:: EXERCISE PASSAGE

In [3]:
import torch
from torch.utils.data import Dataset, DataLoader, Subset

import torchvision
import torchvision.transforms as transforms
import torchvision.datasets as datasets

from sklearn.model_selection import train_test_split
import numpy as np

In [None]:
class CustomDataset(Dataset):

    def __init__(self, dataset, transform=None):
        self.data, self.targets = self.split_data_with_targets(dataset)
        self.transform = transform

    def __len__(self):
        return len(self.data)

    def __getitem__(self, index):
        # grab the data
        image = self.data[index]
        label = self.targets[index]

        # check for transform
        if self.transform is not None:
            image = self.transform(image)

        return image, torch.FloatTensor([label])
    
    def split_data_with_targets(self, dataset):
        images = []
        labels = []
        for image, label in dataset:
            images.append(image)
            labels.append(label)
        return images, labels

In [None]:
# resize the image and transform to tensor
transformations = transforms.Compose([transforms.Resize((224,224)),
    transforms.ToTensor(),
    transforms.Normalize(mean=[0.485, 0.456, 0.406], std=[0.229, 0.224, 0.225])
])

dataset = datasets.ImageFolder(root="dataset")
custom_dataset = CustomDataset(dataset=dataset, transform=transformations)

::::
:: DATASET

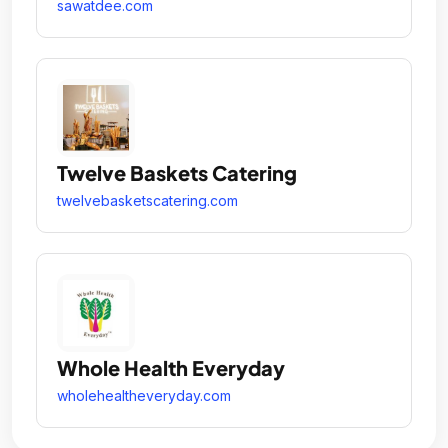
sawatdee.com
Twelve Baskets Catering
twelvebasketscatering.com
Whole Health Everyday
wholehealtheveryday.com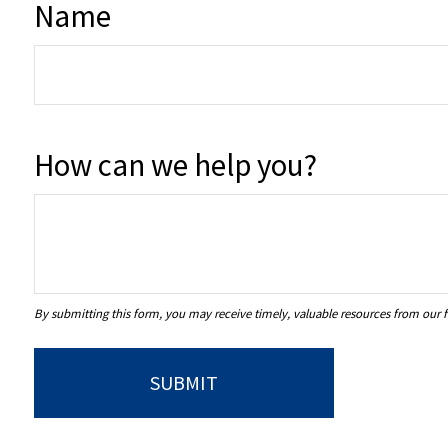
Name
How can we help you?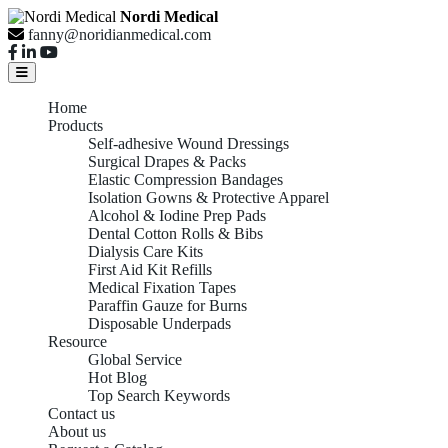
Nordi Medical
fanny@noridianmedical.com
Home
Products
Self-adhesive Wound Dressings
Surgical Drapes & Packs
Elastic Compression Bandages
Isolation Gowns & Protective Apparel
Alcohol & Iodine Prep Pads
Dental Cotton Rolls & Bibs
Dialysis Care Kits
First Aid Kit Refills
Medical Fixation Tapes
Paraffin Gauze for Burns
Disposable Underpads
Resource
Global Service
Hot Blog
Top Search Keywords
Contact us
About us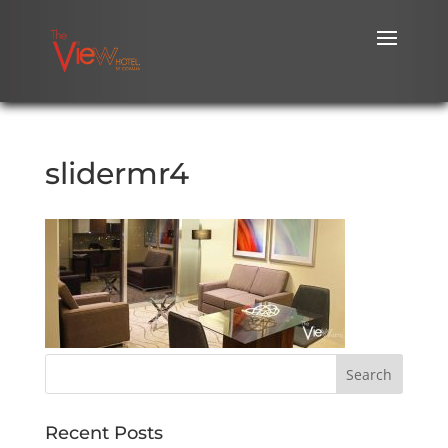
slidermr4
Recent Posts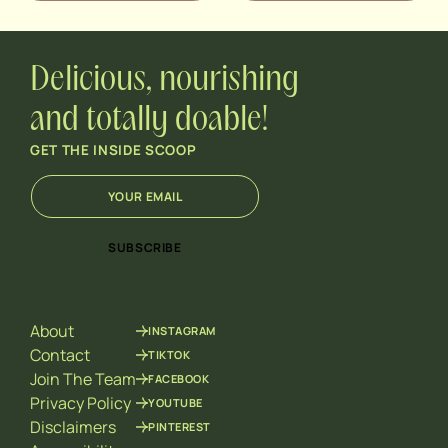
Delicious, nourishing
and totally doable!
GET THE INSIDE SCOOP
E
E
m
m
a
a
i
i
SUBSCRIBE
l
l
*
E
m
a
About
INSTAGRAM
i
l
Contact
TIKTOK
*
Join The Team
FACEBOOK
Privacy Policy
YOUTUBE
Disclaimers
PINTEREST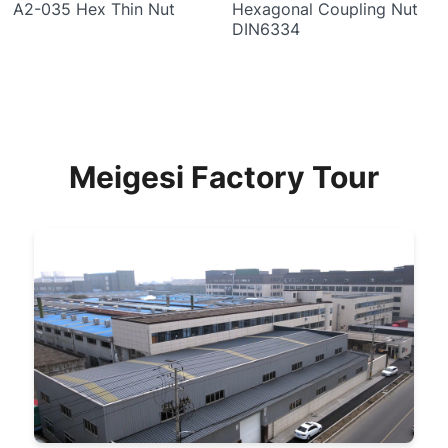
A2-035 Hex Thin Nut
Hexagonal Coupling Nut
DIN6334
Meigesi Factory Tour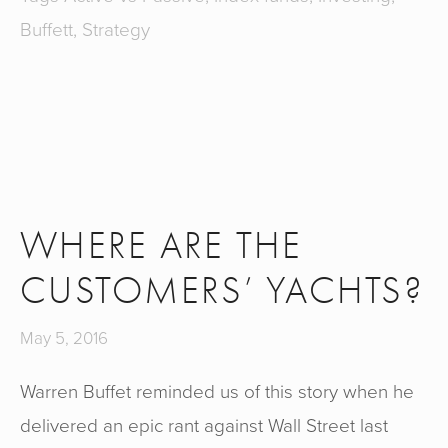
Buffett
,
Strategy
WHERE ARE THE
CUSTOMERS’ YACHTS?
May 5, 2016
Warren Buffet reminded us of this story when he
delivered an epic rant against Wall Street last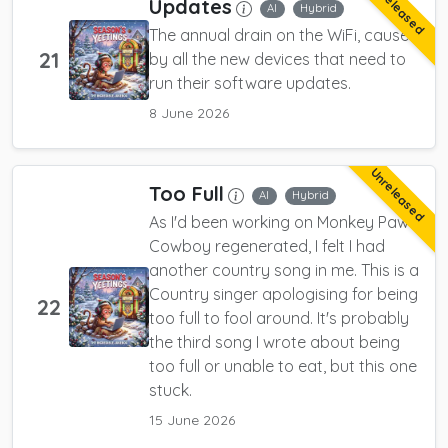
Unreleased
Updates
AI
Hybrid
The annual drain on the WiFi, caused
21
by all the new devices that need to
run their software updates.
8 June 2026
Unreleased
Too Full
AI
Hybrid
As I'd been working on Monkey Paw
Cowboy regenerated, I felt I had
another country song in me. This is a
Country singer apologising for being
22
too full to fool around. It's probably
the third song I wrote about being
too full or unable to eat, but this one
stuck.
15 June 2026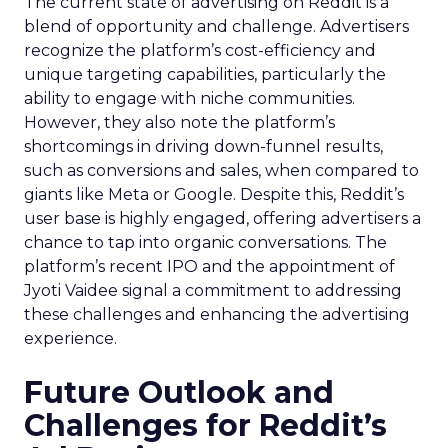
The current state of advertising on Reddit is a
blend of opportunity and challenge. Advertisers
recognize the platform’s cost-efficiency and
unique targeting capabilities, particularly the
ability to engage with niche communities.
However, they also note the platform’s
shortcomings in driving down-funnel results,
such as conversions and sales, when compared to
giants like Meta or Google. Despite this, Reddit’s
user base is highly engaged, offering advertisers a
chance to tap into organic conversations. The
platform’s recent IPO and the appointment of
Jyoti Vaidee signal a commitment to addressing
these challenges and enhancing the advertising
experience.
Future Outlook and
Challenges for Reddit’s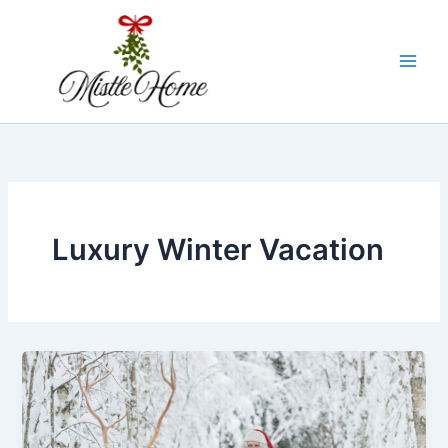
Skip
to
content
Luxury Winter Vacation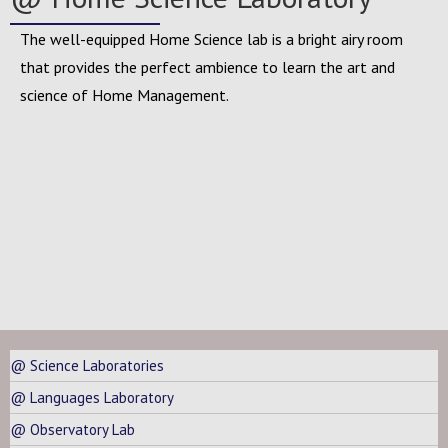
The well-equipped Home Science lab is a bright airy room
that provides the perfect ambience to learn the art and
science of Home Management.
@ Science Laboratories
@ Languages Laboratory
@ Observatory Lab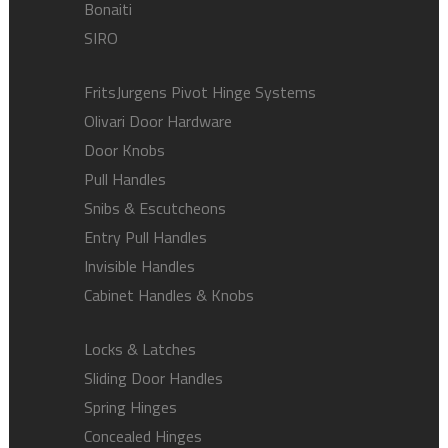
Bonaiti
SIRO
FritsJurgens Pivot Hinge Systems
Olivari Door Hardware
Door Knobs
Pull Handles
Snibs & Escutcheons
Entry Pull Handles
Invisible Handles
Cabinet Handles & Knobs
Locks & Latches
Sliding Door Handles
Spring Hinges
Concealed Hinges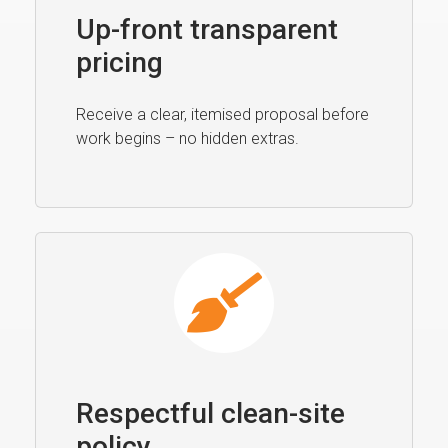
Up-front transparent
pricing
Receive a clear, itemised proposal before
work begins – no hidden extras.
Respectful clean-site
policy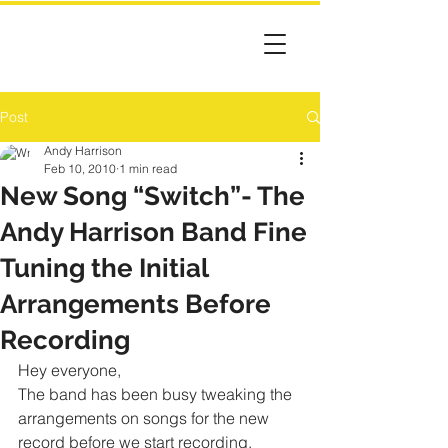
Post
Andy Harrison
Feb 10, 2010
1 min read
New Song “Switch”- The
Andy Harrison Band Fine
Tuning the Initial
Arrangements Before
Recording
Hey everyone,
The band has been busy tweaking the 
arrangements on songs for the new 
record before we start recording. 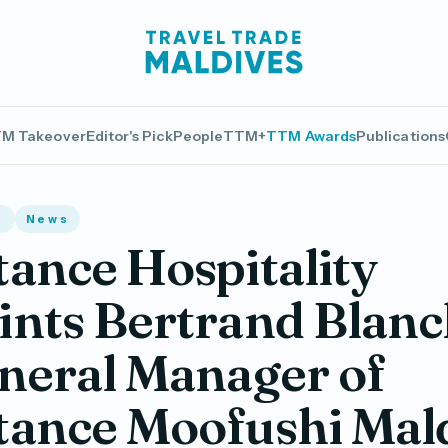
M Takeover
Editor's Pick
People
TTM+
TTM Awards
Publications
s
News
ance Hospitality
nts Bertrand Blanc
neral Manager of
tance Moofushi Mal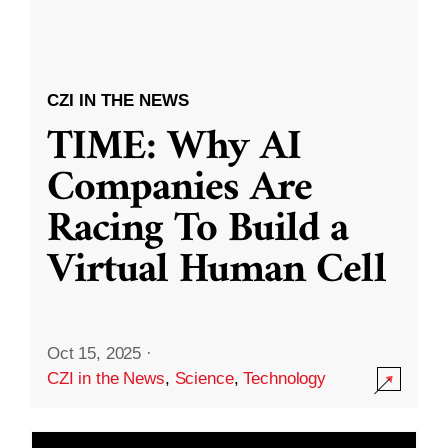
CZI IN THE NEWS
TIME: Why AI
Companies Are
Racing To Build a
Virtual Human Cell
Oct 15, 2025
·
CZI in the News
,
Science
,
Technology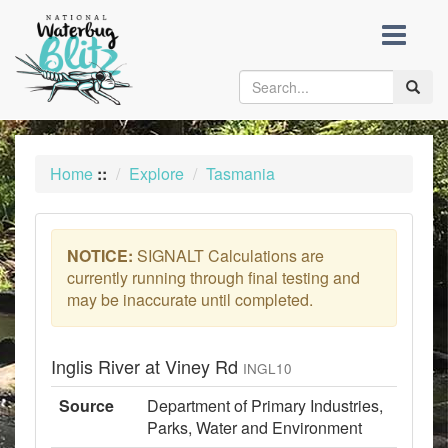
skip
to
content
Toggle
naviga
Home
::
Explore
Tasmania
NOTICE:
SIGNALT Calculations are
currently running through final testing and
may be inaccurate until completed.
Inglis River at Viney Rd
INGL10
Source
Department of Primary Industries,
Parks, Water and Environment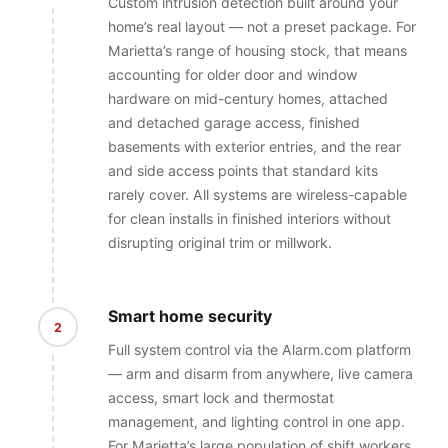
Custom intrusion detection built around your
home’s real layout — not a preset package. For
Marietta’s range of housing stock, that means
accounting for older door and window
hardware on mid-century homes, attached
and detached garage access, finished
basements with exterior entries, and the rear
and side access points that standard kits
rarely cover. All systems are wireless-capable
for clean installs in finished interiors without
disrupting original trim or millwork.
Smart home security
2
Full system control via the Alarm.com platform
— arm and disarm from anywhere, live camera
access, smart lock and thermostat
management, and lighting control in one app.
For Marietta’s large population of shift workers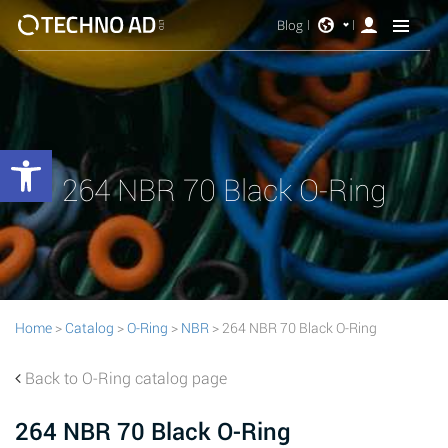
Blog
Open toolbar
264 NBR 70 Black O-Ring
Home
>
Catalog
>
O-Ring
>
NBR
> 264 NBR 70 Black O-Ring
Back to O-Ring catalog page
264 NBR 70 Black O-Ring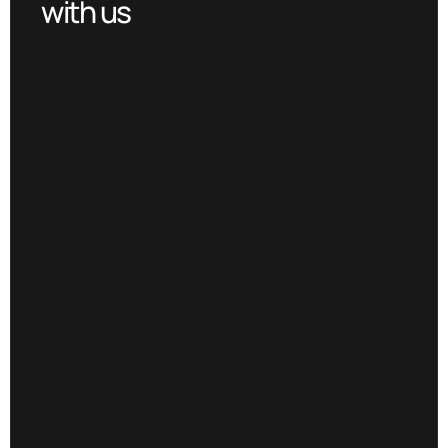
with us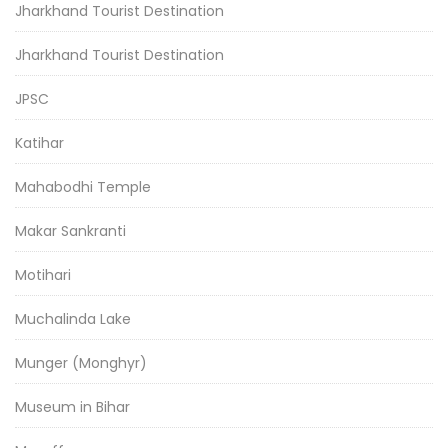
Jharkhand Tourist Destination
Jharkhand Tourist Destination
JPSC
Katihar
Mahabodhi Temple
Makar Sankranti
Motihari
Muchalinda Lake
Munger (Monghyr)
Museum in Bihar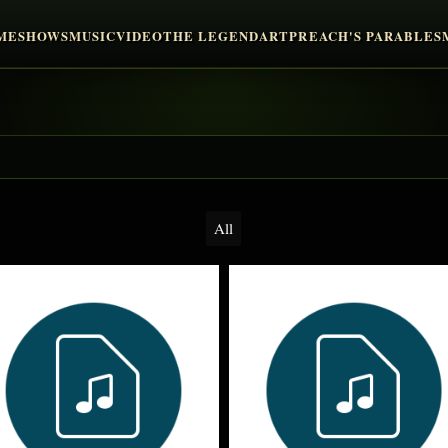
ME
SHOWS
MUSIC
VIDEO
THE LEGEND
ART
PREACH'S PARABLES
All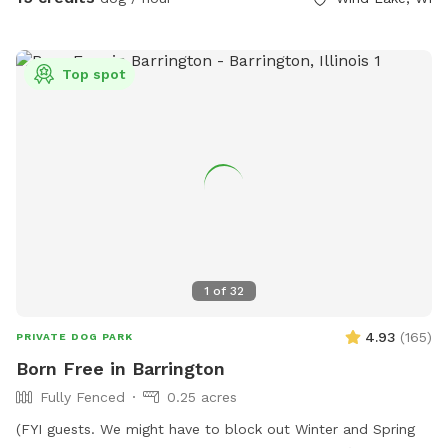
dog to cool off in! Swing set available for kids to use, at
your own risk and under your supervision, while their pet runs
around, however; the trampoline is strictly off-limits. **The
Top spot
host is not responsible for any harm caused to you, your
children, or your pets while using the swing set.**
1
of
32
4.93
(
165
)
PRIVATE DOG PARK
Born Free in Barrington
Fully Fenced
0.25 acres
(FYI guests. We might have to block out Winter and Spring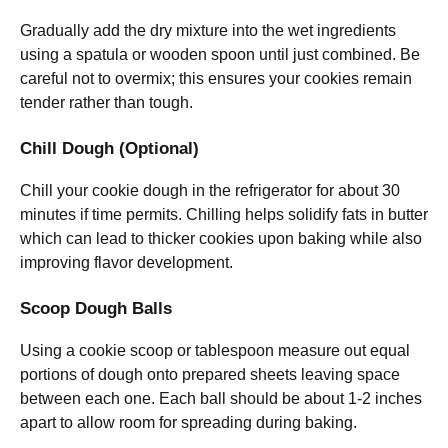
Gradually add the dry mixture into the wet ingredients
using a spatula or wooden spoon until just combined. Be
careful not to overmix; this ensures your cookies remain
tender rather than tough.
Chill Dough (Optional)
Chill your cookie dough in the refrigerator for about 30
minutes if time permits. Chilling helps solidify fats in butter
which can lead to thicker cookies upon baking while also
improving flavor development.
Scoop Dough Balls
Using a cookie scoop or tablespoon measure out equal
portions of dough onto prepared sheets leaving space
between each one. Each ball should be about 1-2 inches
apart to allow room for spreading during baking.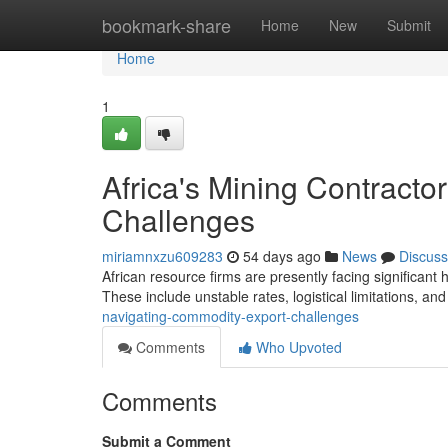
Home
bookmark-share
Home
New
Submit
Home
1
Africa's Mining Contract
Challenges
miriamnxzu609283
54 days ago
News
Discuss
African resource firms are presently facing significant
These include unstable rates, logistical limitations, an
navigating-commodity-export-challenges
Comments
Who Upvoted
Comments
Submit a Comment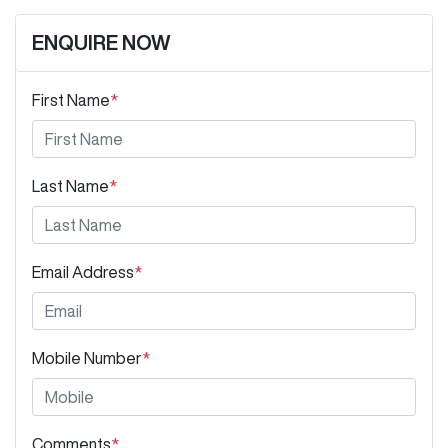
ENQUIRE NOW
First Name
*
Last Name
*
Email Address
*
Mobile Number
*
Comments
*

::::

### EXERCISE AIM
Please carry on the PyTorch custom dataset notebook from its final line onward.

### TASK OUTPUT
1. stratified sampling

In [None]:
# Stratified Sampling for train and val
train_idx, validation_idx = train_test_split(np.arange(len(custom_dataset)),
                                             test_size=0.1,
                                             random_state=1,
                                             shuffle=True,
                                             stratify=custom_dataset.targets)

# Subset dataset for train and val
training_dataset = Subset(custom_dataset, train_idx)
validation_dataset = Subset(custom_dataset, validation_idx)

2. random shuffle sampling

In [None]:
# Stratified Sampling for train and val
train_idx, validation_idx = train_test_split(np.arange(len(custom_dataset)),
                                             test_size=0.1,
                                             random_state=1,
                                             shuffle=True)

# Subset dataset for train and val
training_dataset = Subset(custom_dataset, train_idx)
validation_dataset = Subset(custom_dataset, validation_idx)